Moses scored eight goals for them on his debut, from centre-half. He was quick, strong and flamboyant on the pitch. On one occasion, the mother of a goalkeeper who he had humiliated with a nutmeg and a chip in quick succession ran on to the pitch and started hitting him with her handbag. Word spread quickly, and soon a couple of hundred people would be turning up to watch him. “Crystal Palace must have heard about me,” says Moses. “They sent a scout to come and watch me; the scout came and said: ‘I want you to come to Palace for a trial.’ I went there, and the rest is history.” Palace pulled the strings for Moses to attend the prestigious Whitgift School in Croydon, and his exploits for their team made national news when he scored all five goals in the FA Youth Cup final against a school from Grimsby, whose red kit inspired the headline: ‘Holy Moses – Wonder Player Parts Red Sea’. Football was easy for him back then, an exhibition.

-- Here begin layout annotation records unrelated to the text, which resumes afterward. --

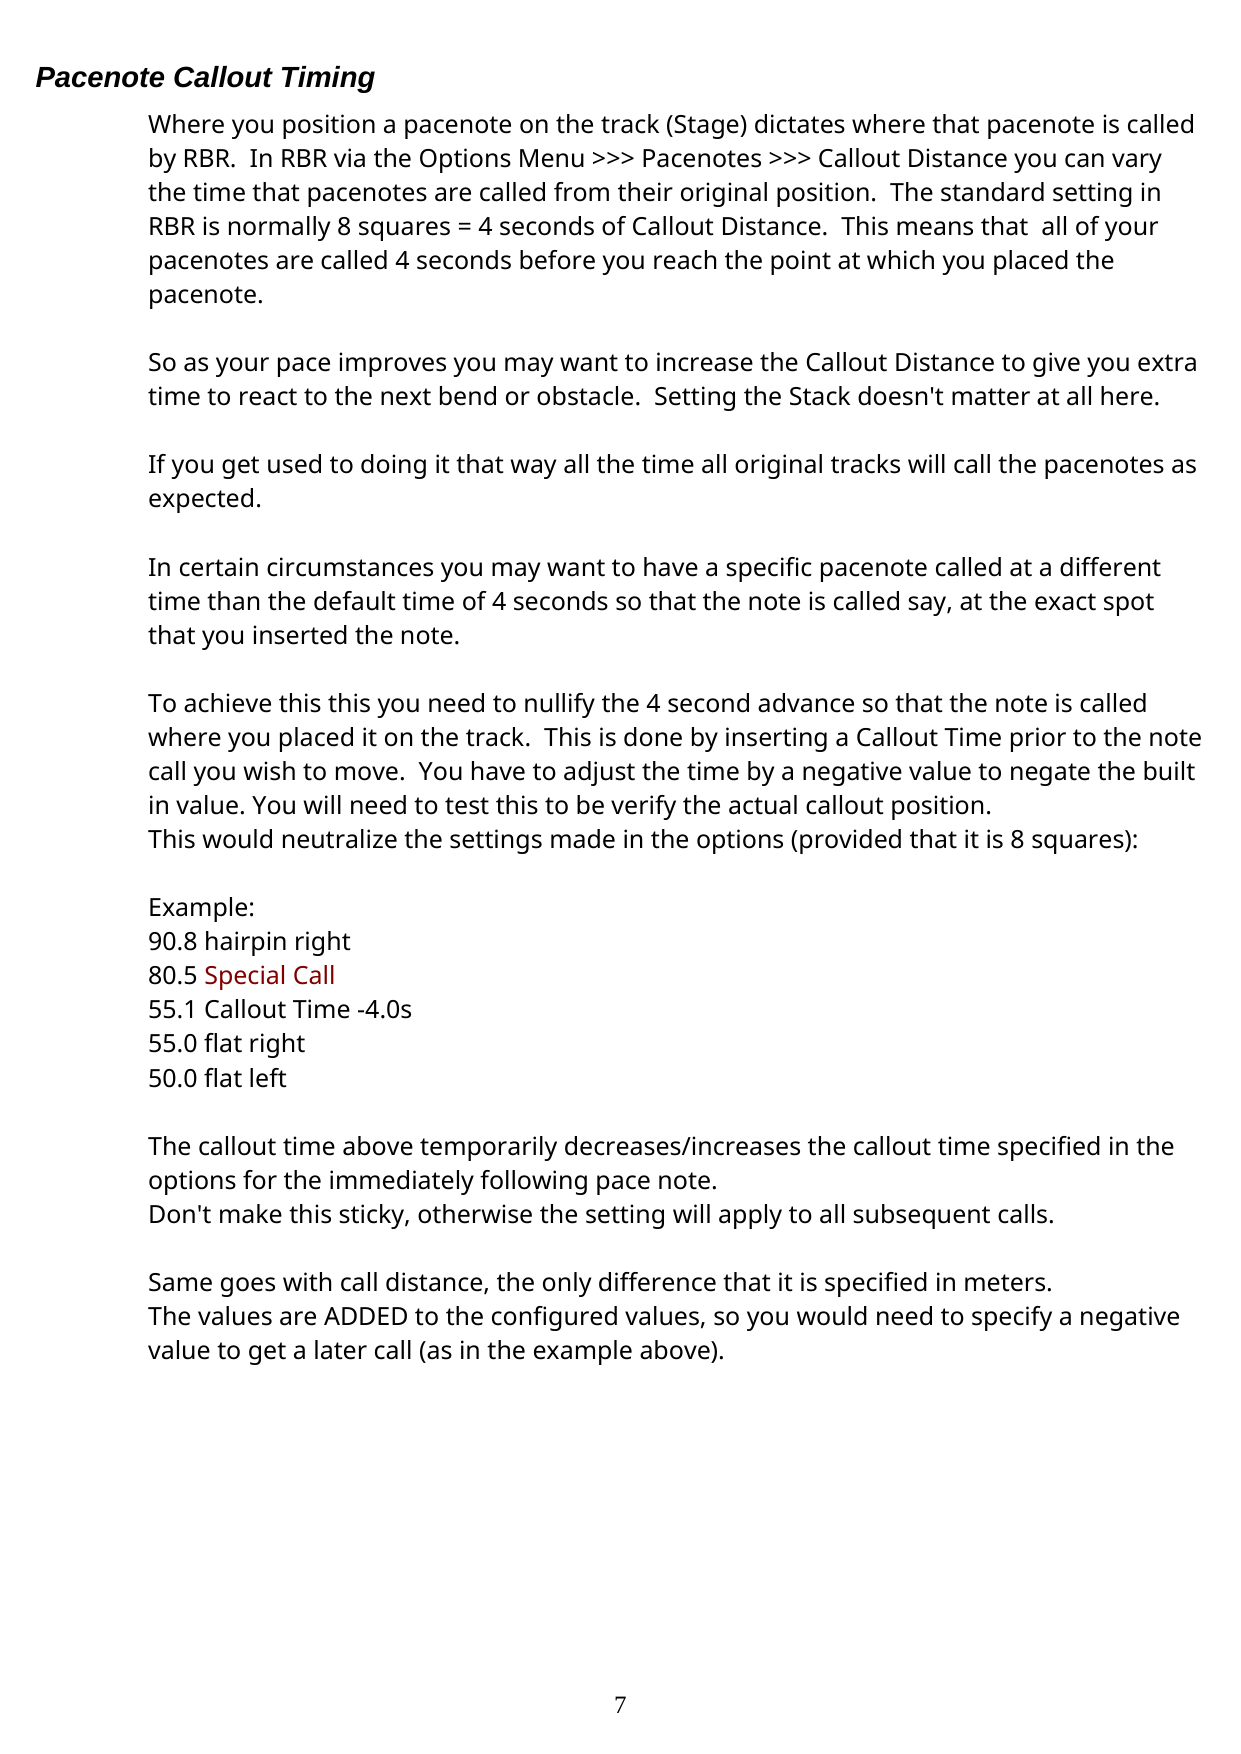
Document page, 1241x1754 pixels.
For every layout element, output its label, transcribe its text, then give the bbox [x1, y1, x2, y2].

text Don't make this sticky, otherwise the setting will apply to all subsequent calls. [148, 1196, 1205, 1231]
text The callout time above temporarily decreases/increases the callout time specified in the options for the immediately following pace note. [148, 1128, 1205, 1196]
text The values are ADDED to the configured values, so you would need to specify a negative value to get a later call (as in the example above). [148, 1299, 1205, 1367]
text 50.0 flat left [148, 1060, 1205, 1094]
text If you get used to doing it that way all the time all original tracks will call the pacenotes as expected. [148, 447, 1205, 515]
text Example: [148, 890, 1205, 924]
text To achieve this this you need to nullify the 4 second advance so that the note is called where you placed it on the track. This is done by inserting a Callout Time prior to the note call you wish to move. You have to adjust the time by a negative value to negate the built in value. You will need to test this to be verify the actual callout position. [148, 686, 1205, 822]
text Same goes with call distance, the only difference that it is specified in meters. [148, 1264, 1205, 1299]
text 80.5 Special Call [148, 958, 1205, 992]
text 90.8 hairpin right [148, 924, 1205, 958]
subtitle Pacenote Callout Timing [35, 60, 1205, 94]
text Where you position a pacenote on the track (Stage) dictates where that pacenote is called by RBR. In RBR via the Options Menu >>> Pacenotes >>> Callout Distance you can vary the time that pacenotes are called from their original position. The standard setting in RBR is normally 8 squares = 4 seconds of Callout Distance. This means that all of your pacenotes are called 4 seconds before you reach the point at which you placed the pacenote. [148, 106, 1205, 311]
text In certain circumstances you may want to have a specific pacenote called at a different time than the default time of 4 seconds so that the note is called say, at the exact spot that you inserted the note. [148, 549, 1205, 651]
text This would neutralize the settings made in the options (provided that it is 8 squares): [148, 822, 1205, 856]
text 55.1 Callout Time -4.0s [148, 992, 1205, 1026]
text 55.0 flat right [148, 1026, 1205, 1060]
text So as your pace improves you may want to increase the Callout Distance to give you extra time to react to the next bend or obstacle. Setting the Stack doesn't matter at all here. [148, 345, 1205, 413]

Off the pitch he was insular, traumatised – at Palace they say he barely spoke for the first two years he was there. But on it, he was one of the best players they had ever seen, destined for bigger things, and a natural showman. He remembers trying to score from the byline in one game, “to try and do something different”. “The ball actually went in,” he explains. “Everyone else was thinking: ‘How did he do that? How did he do that?’” Finally, after years of frustration on the Chelsea fringes, or out on loan – that talent is being realised at the top level. His life has been shaped by tragedy, but not controlled by it. Instead, Moses is driven by fortune, forgiveness and faith. He has kept on rolling the dice.